The smaller the RMSE value of the model, the higher the accuracy. Therefore, the ARIMA model is more accurate in the two prediction models.

This paper speculates that the reason why ARIMA model is better than LSTM may be that the global average temperature data is not very volatile. When the real value fluctuation is not very drastic, the prediction with ARIMA may be more applicable. The neural network LSTM stores data in `memory nerves’, that is, in forgetting gates, input gates, and output gates. The results are not simply averaged, and the predictions may be aggressively biased a bit. The LSTM model may work better when the original data is more volatile.

6 Conclusion

In this paper, we use different methods to study the trend of global average temperature, and use ARIMA model and LSTM model to further analyze the historical data of global average annual temperature. After comparison, the ARIMA model has better prediction effect than the LSTM neural network model. Therefore, the ARIMA model is selected to predict the global average temperature in 2050 and 2100, and the results are very good, which has practical application.

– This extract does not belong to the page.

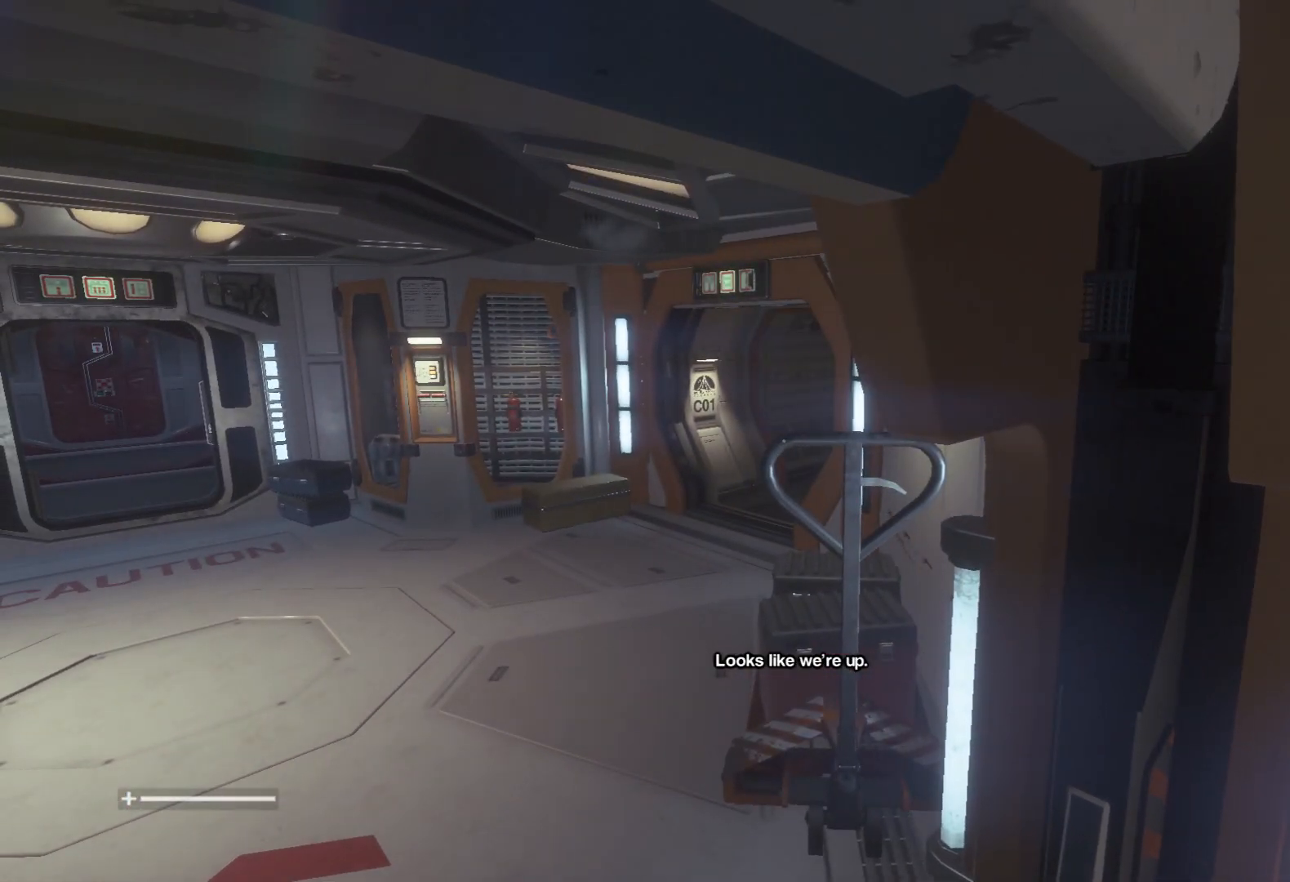
{"keys": [], "mouse": [], "events": []}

The data selected in this paper all over 100 years. The higher breadth of data not only ensures the rigor of the article, but also eliminates the possibility of inaccurate prediction or classification due to the short time interval. What’s more, two models are used in this paper, which are relatively rarely used for global average prediction at home and abroad. In the future, we can apply the two models to temperature prediction in other regions.

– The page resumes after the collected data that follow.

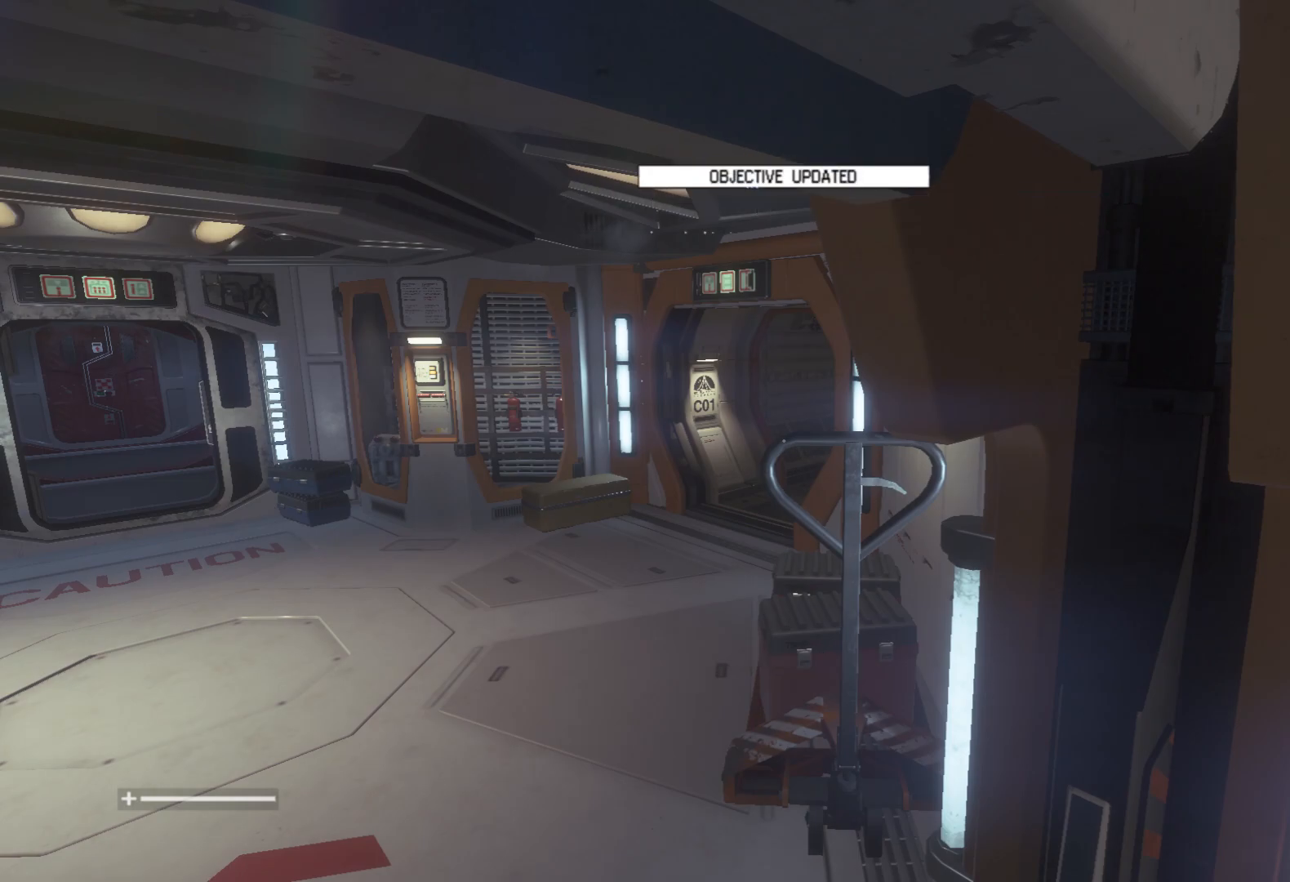
{"keys": [], "mouse": [], "events": []}
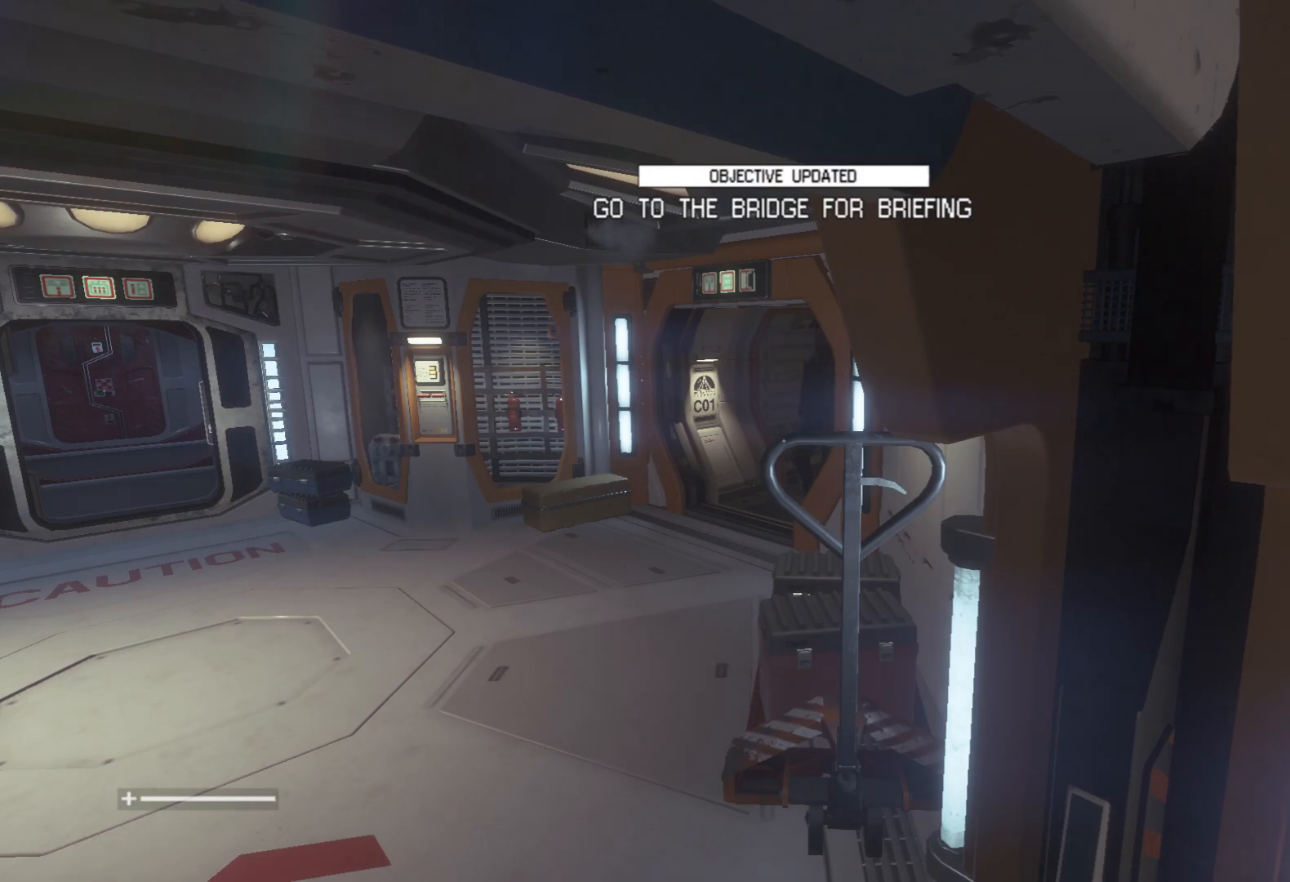
{"keys": [], "mouse": [], "events": []}
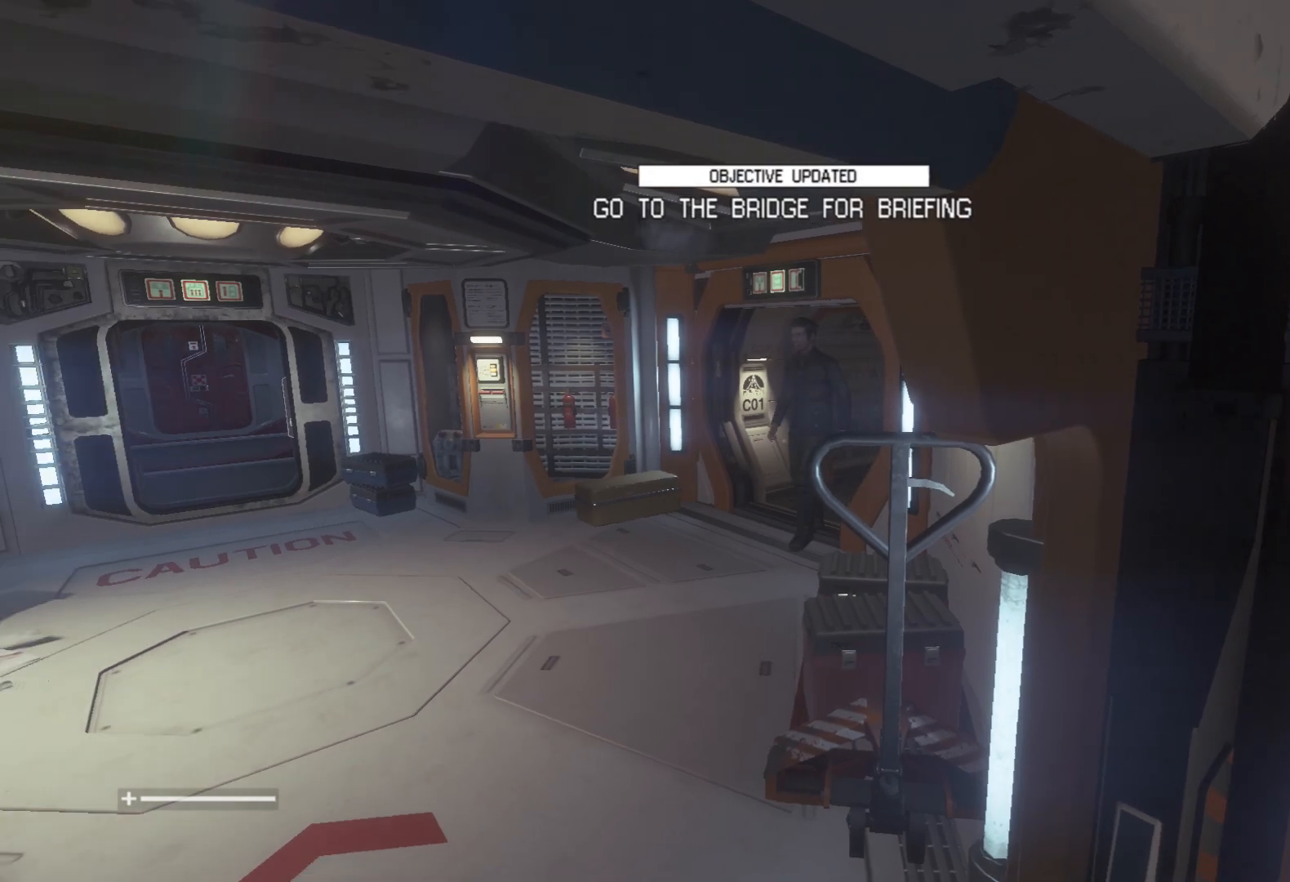
{"keys": ["d"], "mouse": [], "events": [[200, "s", "down"], [400, "d", "down"], [483, "s", "up"]]}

In previous studies, using the LSTM model, the prediction results of LSTM model were better compared to ARIMA model. However, in this paper, the prediction effect of ARIMA model is obviously better. We presume the reasons underlying are as follows. The global average temperature data is not very volatile and the principle of ARIMA is sliding average and autoregressive. Therefore, the prediction results are closer to the historical average. And when the real value fluctuation is not very drastic, the prediction by ARIMA may be more applicable. The conclusion can be extended to general data. Further experiments can be conducted in other data with little fluctuation using this conclusion. Also, the two models can be combined in subsequent studies to analyze and predict the global average temperature. Using the ARIMA model, we have predicted the global average annual temperature in 2050 and 2100, and achieved good results. From the available research results, we believe that with the current level of environmental protection, the global average annual temperature will only increase, which will greatly affect people’s production and life. We must pay attention to the global warming problem, work together to save energy, develop new energy sources, and make more efforts for sustainable human development.